▶ [EXTRACTED DATA]:
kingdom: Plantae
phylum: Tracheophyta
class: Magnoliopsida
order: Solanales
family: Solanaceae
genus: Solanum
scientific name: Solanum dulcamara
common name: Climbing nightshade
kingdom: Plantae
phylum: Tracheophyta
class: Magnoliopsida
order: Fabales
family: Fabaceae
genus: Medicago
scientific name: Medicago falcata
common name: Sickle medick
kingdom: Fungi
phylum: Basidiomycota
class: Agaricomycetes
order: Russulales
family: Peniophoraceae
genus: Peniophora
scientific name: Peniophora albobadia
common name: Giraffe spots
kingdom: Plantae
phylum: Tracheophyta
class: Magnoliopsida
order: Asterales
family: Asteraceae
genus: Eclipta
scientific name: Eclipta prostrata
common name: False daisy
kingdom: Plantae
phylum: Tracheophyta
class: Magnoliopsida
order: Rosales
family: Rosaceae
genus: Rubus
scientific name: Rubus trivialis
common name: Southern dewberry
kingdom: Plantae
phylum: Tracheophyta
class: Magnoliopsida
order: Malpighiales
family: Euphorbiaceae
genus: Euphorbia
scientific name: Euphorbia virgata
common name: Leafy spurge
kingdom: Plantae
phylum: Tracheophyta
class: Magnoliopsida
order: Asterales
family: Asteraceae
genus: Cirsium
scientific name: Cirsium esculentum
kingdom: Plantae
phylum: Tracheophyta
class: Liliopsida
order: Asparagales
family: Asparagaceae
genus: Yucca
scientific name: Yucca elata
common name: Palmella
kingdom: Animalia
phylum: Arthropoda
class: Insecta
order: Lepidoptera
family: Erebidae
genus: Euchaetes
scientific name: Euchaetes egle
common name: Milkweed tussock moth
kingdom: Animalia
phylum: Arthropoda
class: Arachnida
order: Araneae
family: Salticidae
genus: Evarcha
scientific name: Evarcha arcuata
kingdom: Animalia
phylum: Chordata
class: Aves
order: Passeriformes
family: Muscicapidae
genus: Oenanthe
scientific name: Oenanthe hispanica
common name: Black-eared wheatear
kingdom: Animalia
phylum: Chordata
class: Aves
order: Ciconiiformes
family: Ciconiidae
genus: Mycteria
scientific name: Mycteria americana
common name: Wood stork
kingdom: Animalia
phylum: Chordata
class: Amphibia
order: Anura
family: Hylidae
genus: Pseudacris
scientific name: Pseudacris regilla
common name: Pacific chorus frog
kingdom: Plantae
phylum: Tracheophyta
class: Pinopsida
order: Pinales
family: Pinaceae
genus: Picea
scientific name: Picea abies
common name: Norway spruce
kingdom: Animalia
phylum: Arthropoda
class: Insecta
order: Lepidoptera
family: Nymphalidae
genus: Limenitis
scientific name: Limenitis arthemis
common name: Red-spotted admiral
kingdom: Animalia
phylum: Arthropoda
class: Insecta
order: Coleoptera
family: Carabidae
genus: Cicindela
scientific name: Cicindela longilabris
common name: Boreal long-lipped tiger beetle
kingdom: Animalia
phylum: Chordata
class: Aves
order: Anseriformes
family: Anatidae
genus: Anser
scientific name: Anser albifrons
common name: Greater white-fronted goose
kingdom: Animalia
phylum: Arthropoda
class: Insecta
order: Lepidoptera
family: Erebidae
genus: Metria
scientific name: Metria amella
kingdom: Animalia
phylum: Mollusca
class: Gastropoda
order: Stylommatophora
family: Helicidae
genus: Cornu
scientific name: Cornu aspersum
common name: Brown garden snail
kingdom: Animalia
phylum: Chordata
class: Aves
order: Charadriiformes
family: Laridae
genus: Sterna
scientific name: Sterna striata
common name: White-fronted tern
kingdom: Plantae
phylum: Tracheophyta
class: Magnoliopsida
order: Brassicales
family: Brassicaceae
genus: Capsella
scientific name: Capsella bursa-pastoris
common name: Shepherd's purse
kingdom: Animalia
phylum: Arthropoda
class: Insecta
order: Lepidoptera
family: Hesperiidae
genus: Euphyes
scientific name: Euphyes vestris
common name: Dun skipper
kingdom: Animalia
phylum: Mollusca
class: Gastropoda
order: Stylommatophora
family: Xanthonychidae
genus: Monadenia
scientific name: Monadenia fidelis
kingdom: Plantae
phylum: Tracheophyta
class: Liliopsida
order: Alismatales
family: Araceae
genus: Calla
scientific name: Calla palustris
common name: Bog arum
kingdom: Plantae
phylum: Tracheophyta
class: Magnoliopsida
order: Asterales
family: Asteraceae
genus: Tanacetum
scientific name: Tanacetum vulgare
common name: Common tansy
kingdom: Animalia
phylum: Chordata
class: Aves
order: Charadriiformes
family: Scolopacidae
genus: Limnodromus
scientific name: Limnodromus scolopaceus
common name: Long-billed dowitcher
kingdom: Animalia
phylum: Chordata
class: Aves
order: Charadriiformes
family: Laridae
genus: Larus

▶ [WRITTEN INSTRUCTION]: Write out the rows word for word, from their first line up to and including the line that contains "order: Russulales".

▶ [EXERCISE SOLUTION]:
kingdom: Plantae
phylum: Tracheophyta
class: Magnoliopsida
order: Solanales
family: Solanaceae
genus: Solanum
scientific name: Solanum dulcamara
common name: Climbing nightshade
kingdom: Plantae
phylum: Tracheophyta
class: Magnoliopsida
order: Fabales
family: Fabaceae
genus: Medicago
scientific name: Medicago falcata
common name: Sickle medick
kingdom: Fungi
phylum: Basidiomycota
class: Agaricomycetes
order: Russulales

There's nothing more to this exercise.